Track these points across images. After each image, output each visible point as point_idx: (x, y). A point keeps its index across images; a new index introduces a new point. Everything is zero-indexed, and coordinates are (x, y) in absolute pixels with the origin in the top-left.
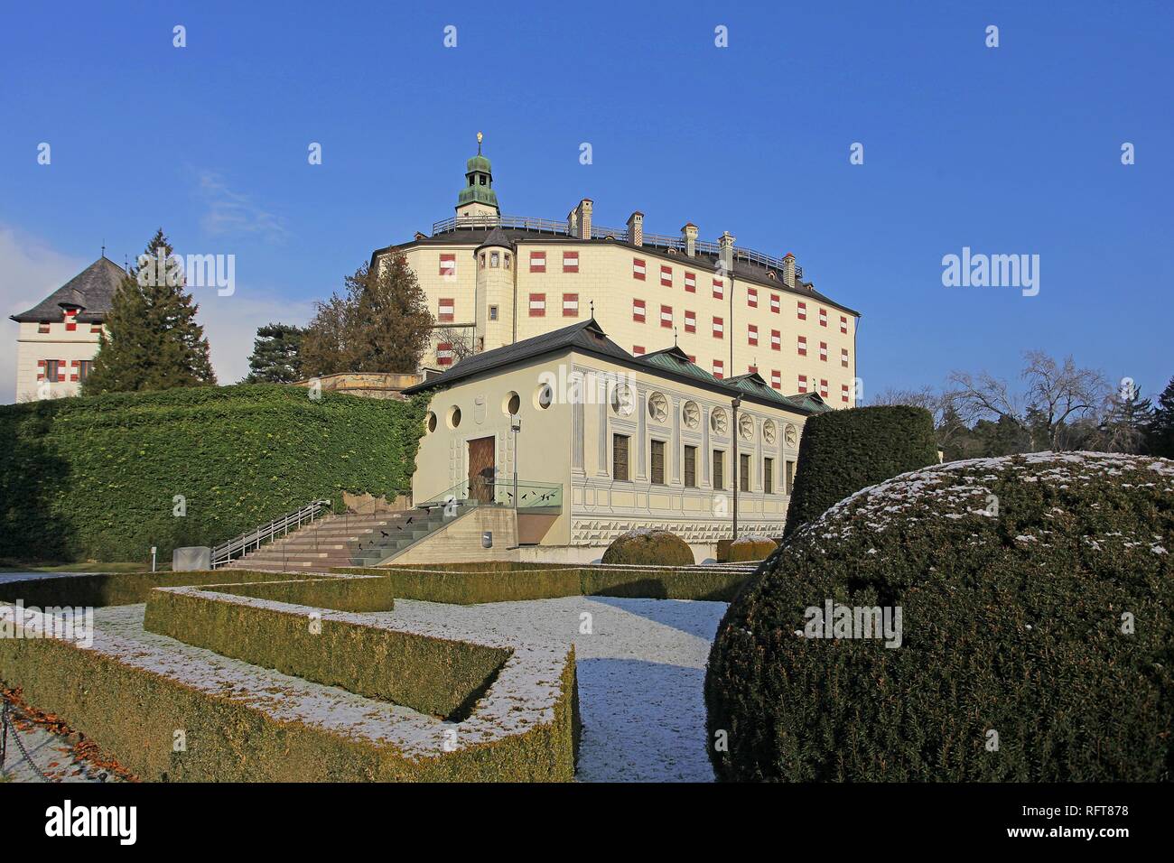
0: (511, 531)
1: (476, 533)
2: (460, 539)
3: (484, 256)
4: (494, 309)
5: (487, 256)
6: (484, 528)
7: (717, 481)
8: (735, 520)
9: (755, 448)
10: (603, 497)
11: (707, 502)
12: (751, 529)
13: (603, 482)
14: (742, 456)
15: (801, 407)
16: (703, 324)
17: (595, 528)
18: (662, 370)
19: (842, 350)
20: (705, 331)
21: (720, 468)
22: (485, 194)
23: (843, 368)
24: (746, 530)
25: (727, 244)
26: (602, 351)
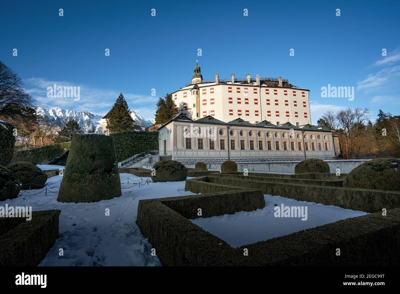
4: (194, 105)
5: (193, 92)
7: (222, 148)
8: (229, 157)
9: (237, 138)
10: (183, 153)
11: (218, 153)
12: (236, 159)
13: (183, 149)
14: (231, 140)
15: (255, 125)
16: (251, 101)
17: (180, 160)
18: (200, 122)
19: (303, 102)
20: (252, 103)
21: (224, 144)
22: (198, 75)
23: (304, 107)
24: (234, 160)
25: (258, 78)
26: (181, 120)
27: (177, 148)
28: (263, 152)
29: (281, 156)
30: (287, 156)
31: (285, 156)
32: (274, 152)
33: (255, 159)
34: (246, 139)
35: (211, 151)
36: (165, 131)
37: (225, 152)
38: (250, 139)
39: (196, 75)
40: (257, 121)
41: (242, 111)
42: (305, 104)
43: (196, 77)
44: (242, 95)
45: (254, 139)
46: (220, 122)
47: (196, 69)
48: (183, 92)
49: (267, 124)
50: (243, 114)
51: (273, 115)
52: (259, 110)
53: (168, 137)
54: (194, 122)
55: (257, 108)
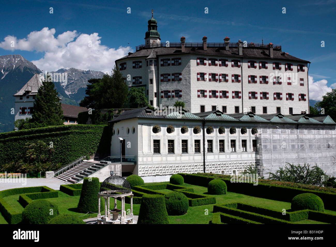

**What is being asked**
Go back to the records above and write them out exactly, without the pictures.

**Response area**
Track these points across images. After each image, output each visible point as point_idx: (x, y). A point keeps its index across images; a new index introduces a new point. Everything is zero-indexed, and coordinates are (x, y) in absolute pixels with the origin in the top-left.
0: (511, 531)
1: (476, 533)
2: (460, 539)
3: (484, 256)
4: (494, 309)
5: (487, 256)
6: (484, 528)
7: (717, 481)
8: (735, 520)
9: (755, 448)
10: (603, 497)
11: (707, 502)
12: (751, 529)
13: (603, 482)
14: (742, 456)
15: (801, 407)
16: (703, 324)
17: (595, 528)
18: (662, 370)
19: (842, 350)
20: (705, 331)
21: (720, 468)
22: (485, 194)
23: (843, 368)
24: (746, 530)
25: (727, 244)
26: (602, 351)
4: (194, 105)
5: (193, 92)
7: (222, 148)
8: (229, 157)
9: (237, 138)
10: (183, 153)
11: (218, 153)
12: (236, 159)
13: (183, 149)
14: (231, 140)
15: (255, 125)
16: (251, 101)
17: (180, 160)
18: (200, 122)
19: (303, 102)
20: (252, 103)
21: (224, 144)
22: (198, 75)
23: (304, 107)
24: (234, 160)
25: (258, 78)
26: (181, 120)
27: (177, 148)
28: (263, 152)
29: (281, 156)
30: (287, 156)
31: (285, 156)
32: (274, 152)
33: (255, 159)
34: (246, 139)
35: (211, 151)
36: (165, 131)
37: (225, 152)
38: (250, 139)
39: (196, 75)
40: (257, 121)
41: (242, 111)
42: (305, 104)
43: (196, 77)
44: (242, 95)
45: (254, 139)
46: (220, 122)
47: (196, 69)
48: (183, 92)
49: (267, 124)
50: (243, 114)
51: (273, 115)
52: (259, 110)
53: (168, 137)
54: (194, 122)
55: (257, 108)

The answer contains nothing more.